Holy Roller or Holy Jumper are terms originating in the 19th century and used to refer to some Protestant Christian churchgoers in the Wesleyan-Holiness movement, such as Free Methodists and Wesleyan Methodists. The term describes dancing, shaking or other boisterous movements by church attendees who perceive themselves as being under the influence of the Holy Spirit. 

Holy Rolling is sometimes used derisively by those outside these denominations, as if to describe people literally rolling on the floor in an uncontrolled manner. Those within related Wesleyan traditions have reclaimed the term as a badge of honor.

Occasionally, they have been referred to as followers of the "pokeweed gospel" or members of the "lightning bug church."

Description 
Holy Roller refers to Protestant Christian churchgoers in the holiness movement, such as Free Methodists and Wesleyan Methodists. Holy Rolling is sometimes used derisively by those outside these denominations, as if to describe people literally rolling on the floor in an uncontrolled manner.

Many individuals in the wider Methodist tradition are also referred to by others as Shouting Methodists due to the ejaculatory prayers congregants often utter during the service of worship, such as "Praise the Lord!", "Hallelujah!", and "Amen!

Similar disparaging terms directed at outspoken Christians but later embraced by them include Jesus freaks or, from former centuries, Methodists, Quakers, and Shakers.

++++++++

Given problem a
Reproduce the passage of the Holy Roller text starting at the words "Many individuals in" and ending after the words "Quakers, and Shakers.".
The entries that come next are separate material with no connection to the Holy Roller text.

Extracted entries
++++++++

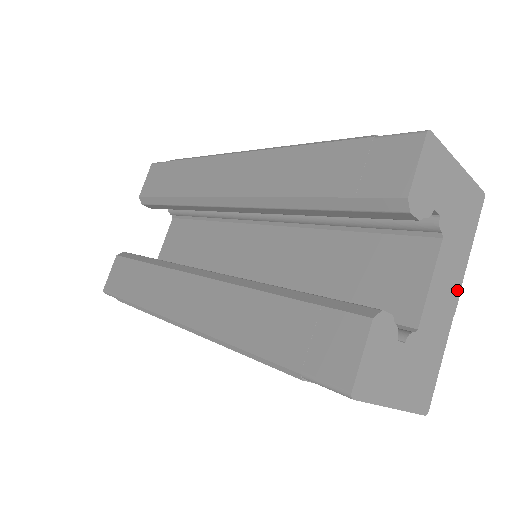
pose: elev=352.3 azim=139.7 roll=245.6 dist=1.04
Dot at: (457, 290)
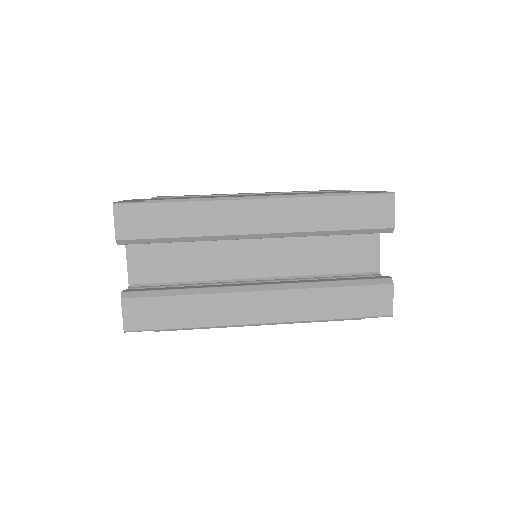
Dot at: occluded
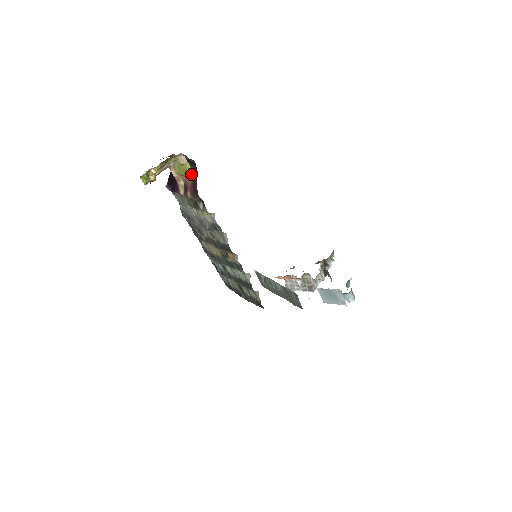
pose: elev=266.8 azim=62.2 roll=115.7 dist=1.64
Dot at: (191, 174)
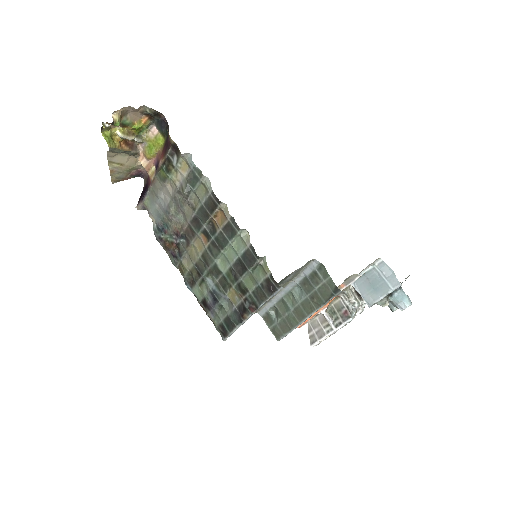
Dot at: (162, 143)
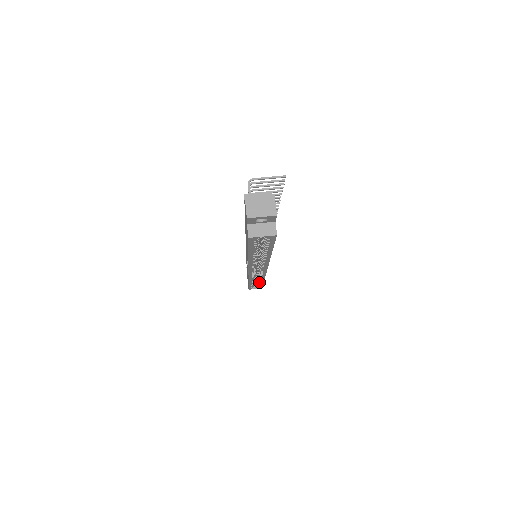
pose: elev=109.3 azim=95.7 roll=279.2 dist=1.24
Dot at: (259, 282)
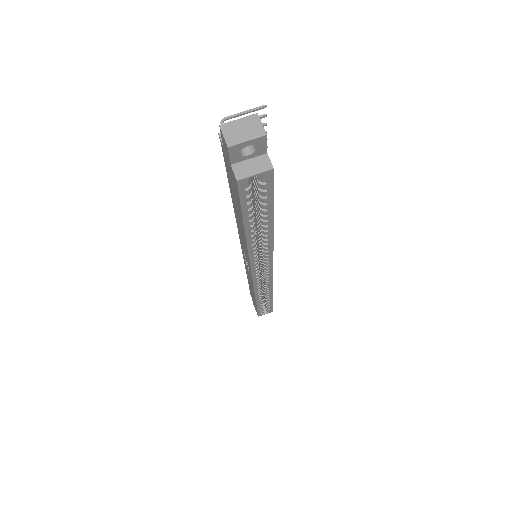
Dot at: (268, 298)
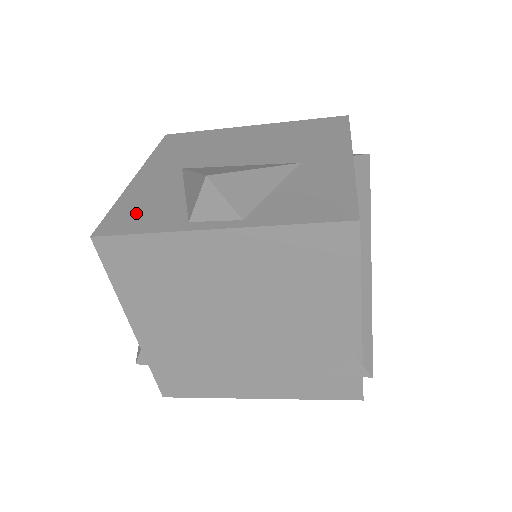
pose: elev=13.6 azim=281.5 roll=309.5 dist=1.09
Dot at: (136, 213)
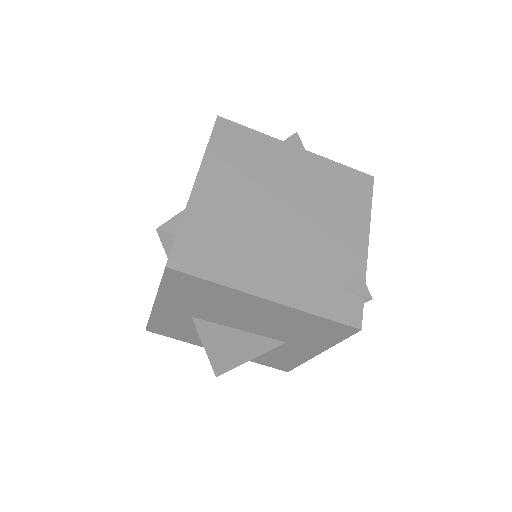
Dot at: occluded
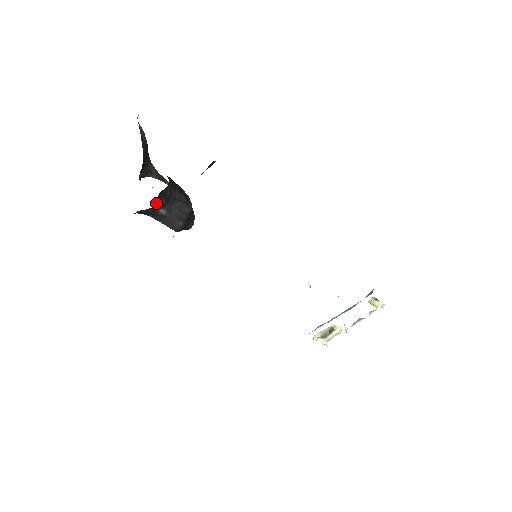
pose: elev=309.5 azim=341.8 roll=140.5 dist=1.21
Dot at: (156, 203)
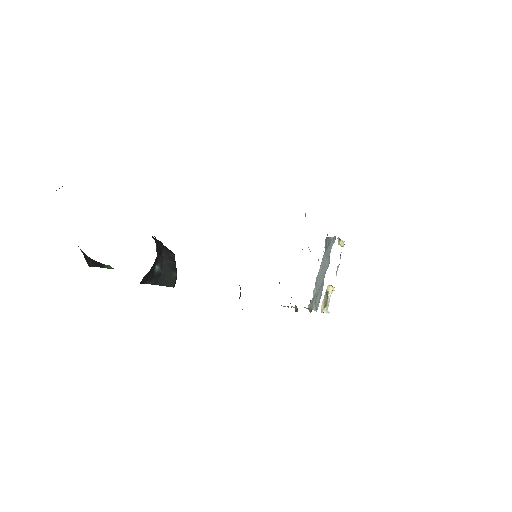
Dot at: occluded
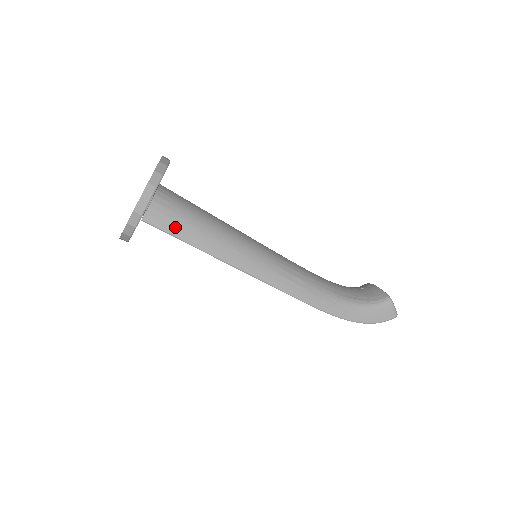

++++++++

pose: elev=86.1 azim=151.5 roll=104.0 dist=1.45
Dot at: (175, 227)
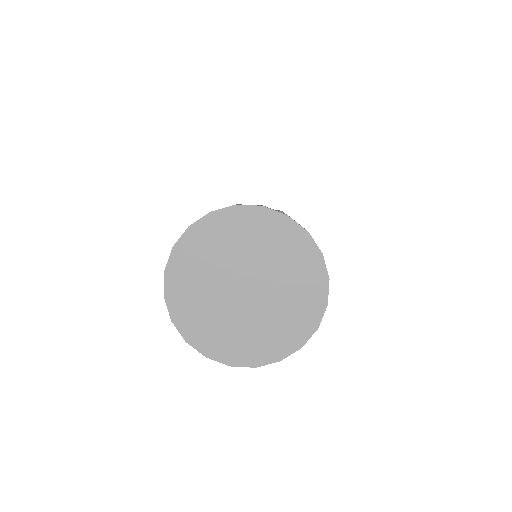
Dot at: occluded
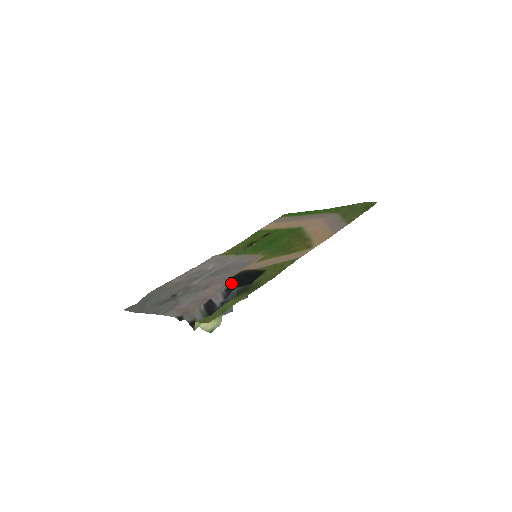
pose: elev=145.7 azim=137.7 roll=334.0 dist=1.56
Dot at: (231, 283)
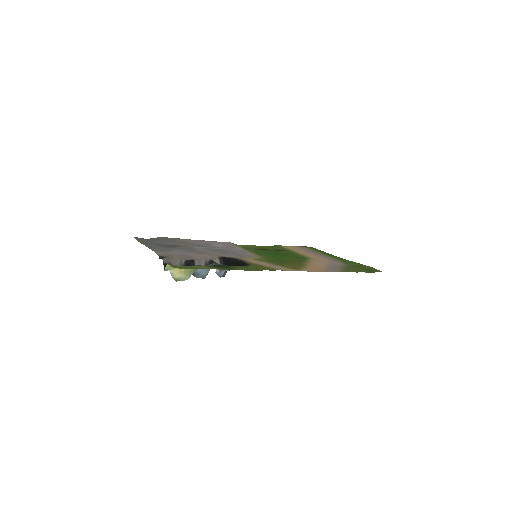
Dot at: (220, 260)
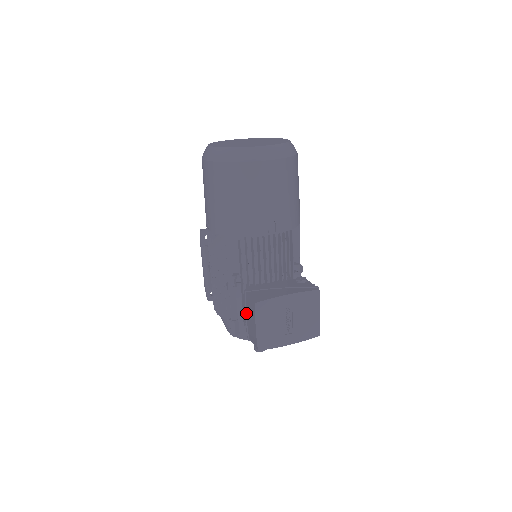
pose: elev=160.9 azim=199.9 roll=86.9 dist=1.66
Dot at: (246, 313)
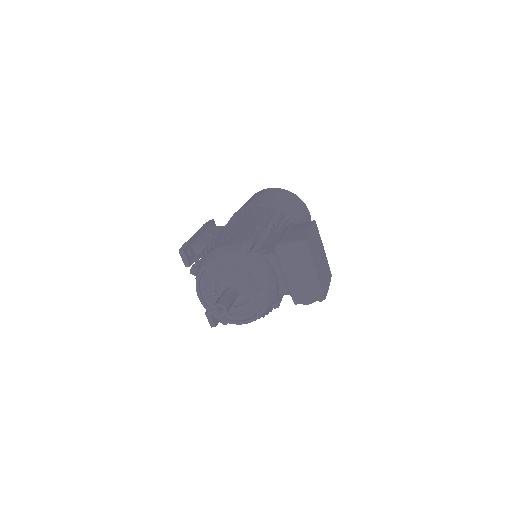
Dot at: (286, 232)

++++++++

Given problem b
Present the lines of the entries as a numbered list, with blank lines removed. Start at the line containing "pose: elev=86.1 azim=151.5", end after the line containing "Dot at: (286, 232)", and leave the pictures out.

Result a
Many individuals in the wider Methodist tradition are also referred to by others as Shouting Methodists due to the ejaculatory prayers congregants often utter during the service of worship, such as "Praise the Lord!", "Hallelujah!", and "Amen!

Similar disparaging terms directed at outspoken Christians but later embraced by them include Jesus freaks or, from former centuries, Methodists, Quakers, and Shakers.

Result b
1. pose: elev=86.1 azim=151.5 roll=104.0 dist=1.45
2. Dot at: (175, 227)
3. Dot at: occluded
4. pose: elev=145.7 azim=137.7 roll=334.0 dist=1.56
5. Dot at: (231, 283)
6. Dot at: (220, 260)
7. pose: elev=160.9 azim=199.9 roll=86.9 dist=1.66
8. Dot at: (246, 313)
9. Dot at: (286, 232)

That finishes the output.